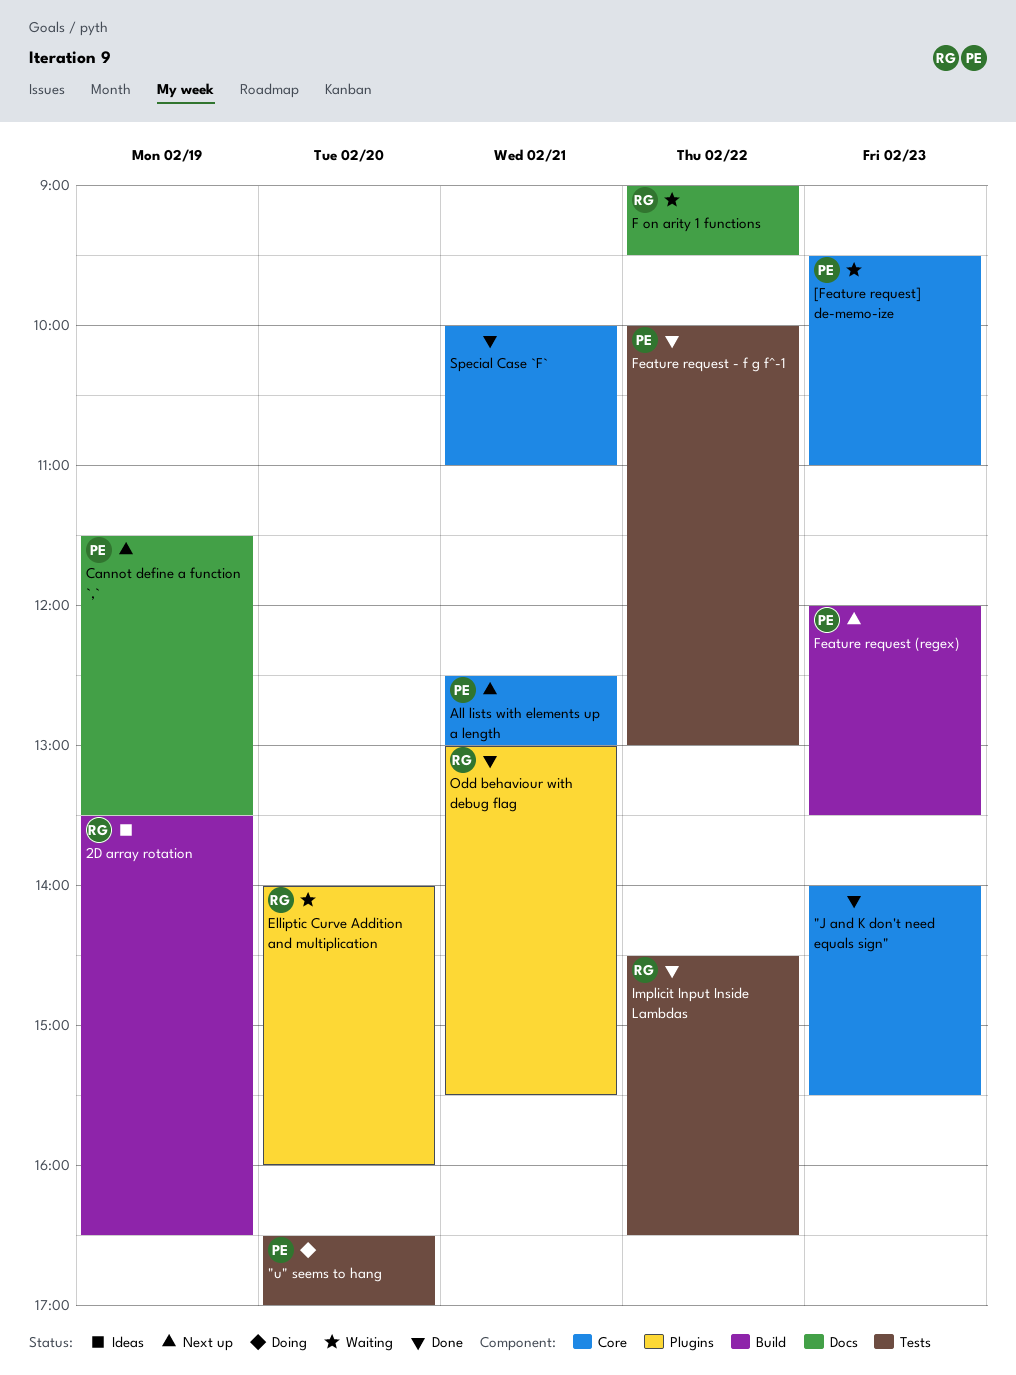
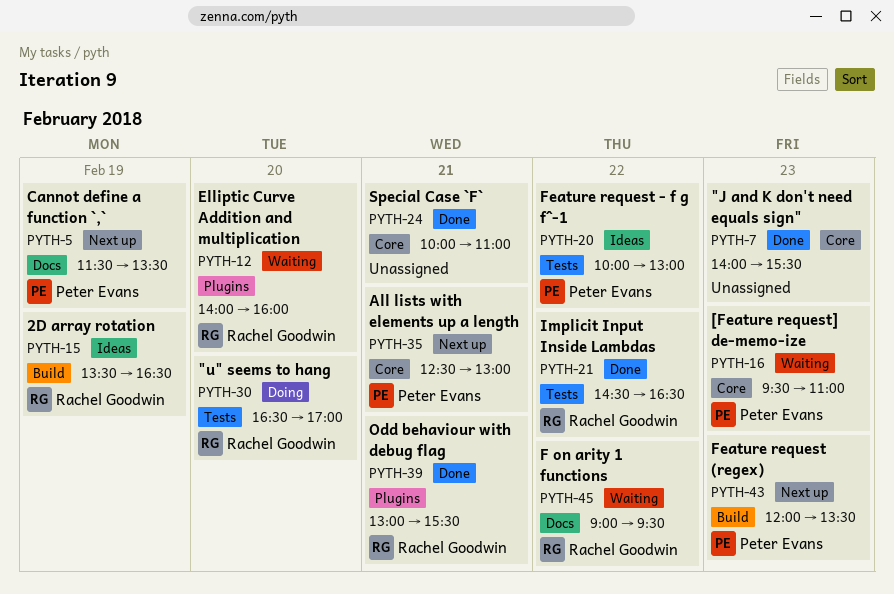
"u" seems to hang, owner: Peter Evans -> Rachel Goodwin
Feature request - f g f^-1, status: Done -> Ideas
...
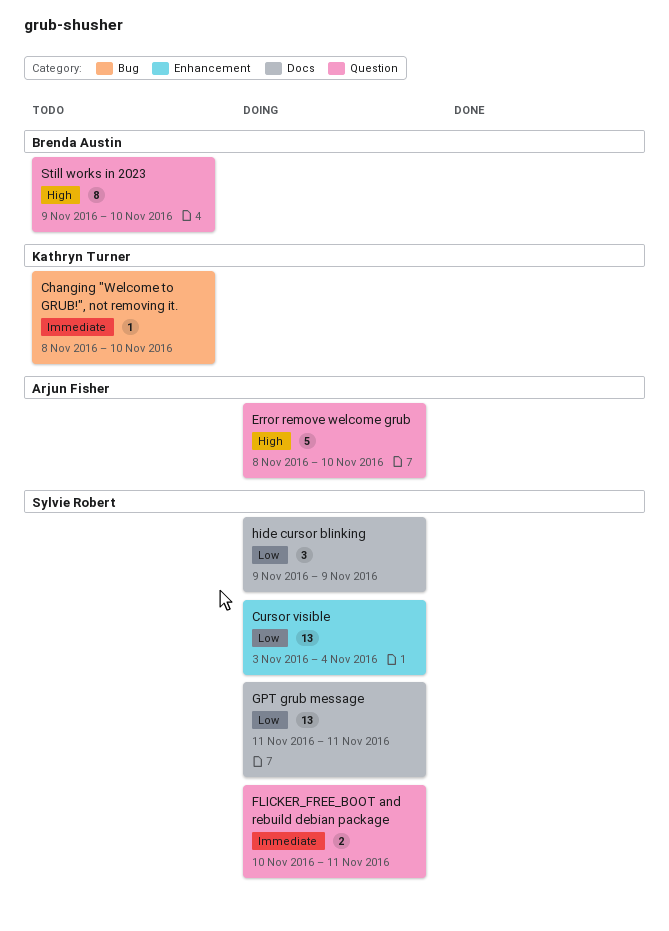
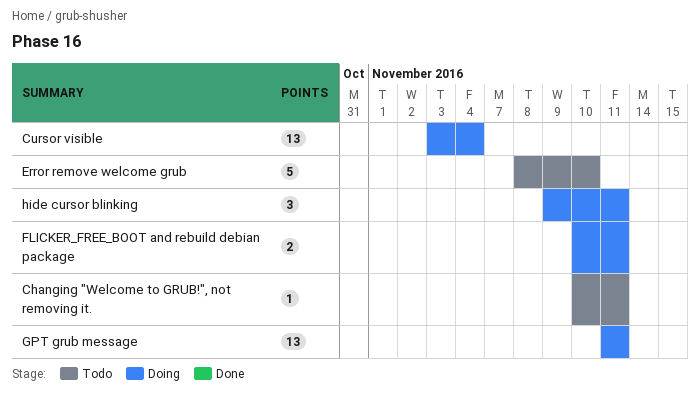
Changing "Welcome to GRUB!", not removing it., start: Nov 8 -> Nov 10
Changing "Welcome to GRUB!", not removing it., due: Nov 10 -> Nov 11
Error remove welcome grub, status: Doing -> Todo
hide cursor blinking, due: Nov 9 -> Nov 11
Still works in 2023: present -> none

What this task involves
Set down, from the entries above, exactly the lines from the one with "-> Rachel Goodwin" up to and including the one with "Feature request - f", and no other lines.

Written answer
"u" seems to hang, owner: Peter Evans -> Rachel Goodwin
Feature request - f g f^-1, status: Done -> Ideas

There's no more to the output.